Iterative refinement: The process is repeated, and information about "bad" labels is accumulated.
Pragmatic heuristics: The final decision about a bad tag is made based on frequency and threshold (bad_samples_fraction), which is a practical compromise.
Defensive programming: Lots of checks on data sizes, possibility of stratification, etc. to make the code more robust to different inputs.

Possible areas for thought (not criticism, but aspects to think about):

Choice of non-conformality measure: 1 - P(true_label) is one common measure.

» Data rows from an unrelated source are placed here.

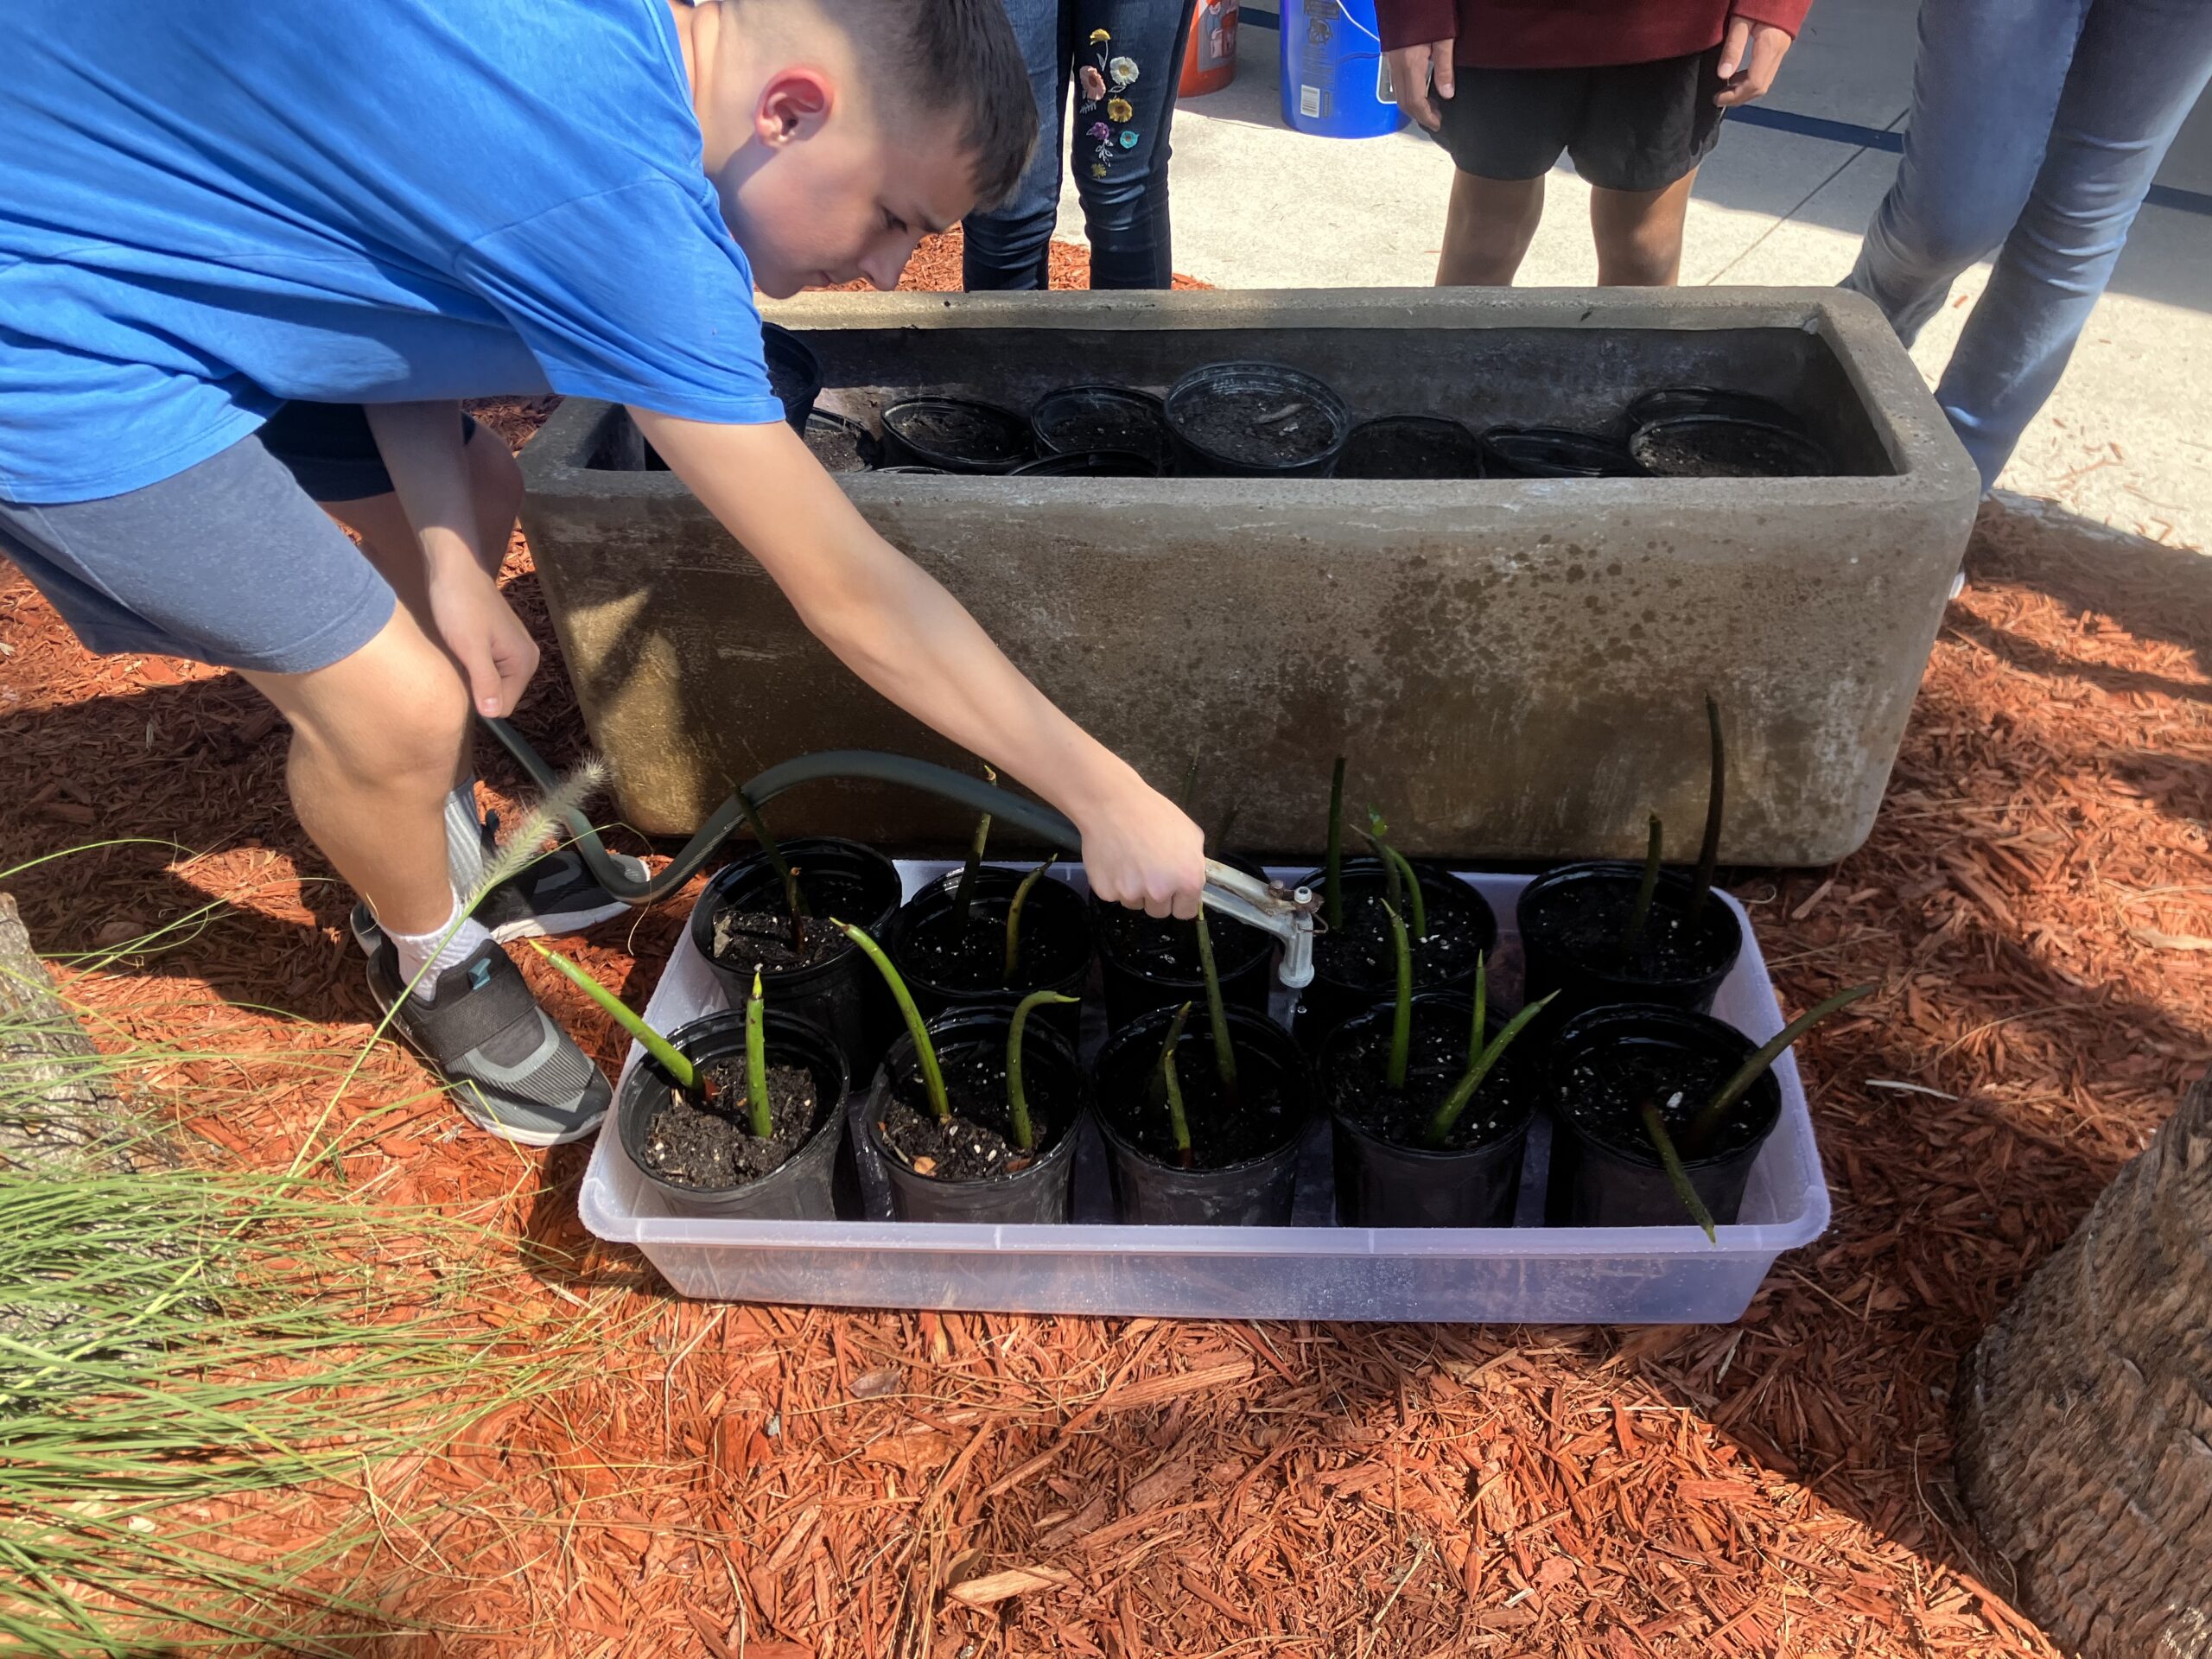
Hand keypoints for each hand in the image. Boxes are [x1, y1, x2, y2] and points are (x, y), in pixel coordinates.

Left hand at [427, 564, 540, 717]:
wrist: (454, 568)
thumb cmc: (460, 605)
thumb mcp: (470, 647)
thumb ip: (485, 682)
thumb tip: (493, 714)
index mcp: (525, 662)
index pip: (503, 707)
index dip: (478, 700)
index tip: (460, 678)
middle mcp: (527, 659)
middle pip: (499, 696)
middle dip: (476, 688)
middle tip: (456, 664)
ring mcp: (515, 650)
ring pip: (492, 682)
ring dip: (472, 675)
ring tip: (457, 654)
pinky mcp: (501, 642)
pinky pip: (489, 668)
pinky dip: (473, 663)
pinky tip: (460, 647)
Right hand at [1076, 775, 1207, 920]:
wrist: (1113, 804)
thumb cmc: (1154, 814)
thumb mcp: (1190, 834)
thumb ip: (1194, 863)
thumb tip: (1190, 879)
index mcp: (1187, 880)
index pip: (1185, 912)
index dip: (1179, 900)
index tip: (1173, 891)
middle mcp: (1160, 892)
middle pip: (1159, 912)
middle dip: (1156, 896)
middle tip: (1149, 870)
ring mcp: (1131, 894)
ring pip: (1135, 903)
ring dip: (1134, 890)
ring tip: (1130, 860)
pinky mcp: (1106, 891)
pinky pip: (1113, 895)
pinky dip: (1113, 882)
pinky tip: (1115, 860)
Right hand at [1386, 39, 1454, 130]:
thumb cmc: (1427, 12)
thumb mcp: (1444, 39)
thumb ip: (1445, 68)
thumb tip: (1447, 93)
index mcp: (1410, 63)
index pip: (1415, 102)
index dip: (1427, 117)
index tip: (1437, 123)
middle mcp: (1397, 66)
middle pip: (1404, 103)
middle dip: (1420, 116)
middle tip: (1436, 119)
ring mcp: (1392, 63)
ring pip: (1399, 96)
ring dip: (1414, 106)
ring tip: (1432, 106)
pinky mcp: (1392, 58)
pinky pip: (1397, 85)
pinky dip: (1409, 94)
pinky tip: (1422, 91)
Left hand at [1714, 17, 1793, 105]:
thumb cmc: (1758, 0)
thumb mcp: (1740, 19)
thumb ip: (1733, 47)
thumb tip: (1722, 75)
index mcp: (1769, 47)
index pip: (1754, 83)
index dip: (1735, 96)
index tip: (1717, 98)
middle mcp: (1779, 52)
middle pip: (1760, 87)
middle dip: (1739, 97)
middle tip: (1719, 97)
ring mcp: (1781, 50)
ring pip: (1765, 81)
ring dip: (1745, 90)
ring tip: (1725, 89)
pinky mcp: (1780, 47)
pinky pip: (1766, 72)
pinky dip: (1751, 80)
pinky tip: (1737, 76)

There are others.
Sensitivity to hyperparameters: epsilon_threshold, bad_samples_fraction, sample_frac (for subsamples) - these parameters can significantly affect the result, and their optimal choice may require experimentation.
Handling multiclass classification: The current code, especially the part with BAD_WAIT and BAD_TRADE and the final labelling, is clearly geared towards binary classification (labels 0 and 1). An adaptation would be required for a multiclass task.

Overall, this is a thoughtful approach to identifying potentially erroneous labels that attempts to introduce the principles of conformal analysis without direct reliance on specialised libraries, relying on ensemble and statistical evaluation.
 

And the main differences between the generated code and the original one:

In brief, instead of comparing directly the original labels with the predicted labels and determining prediction errors, p_values via pre-calibration are used.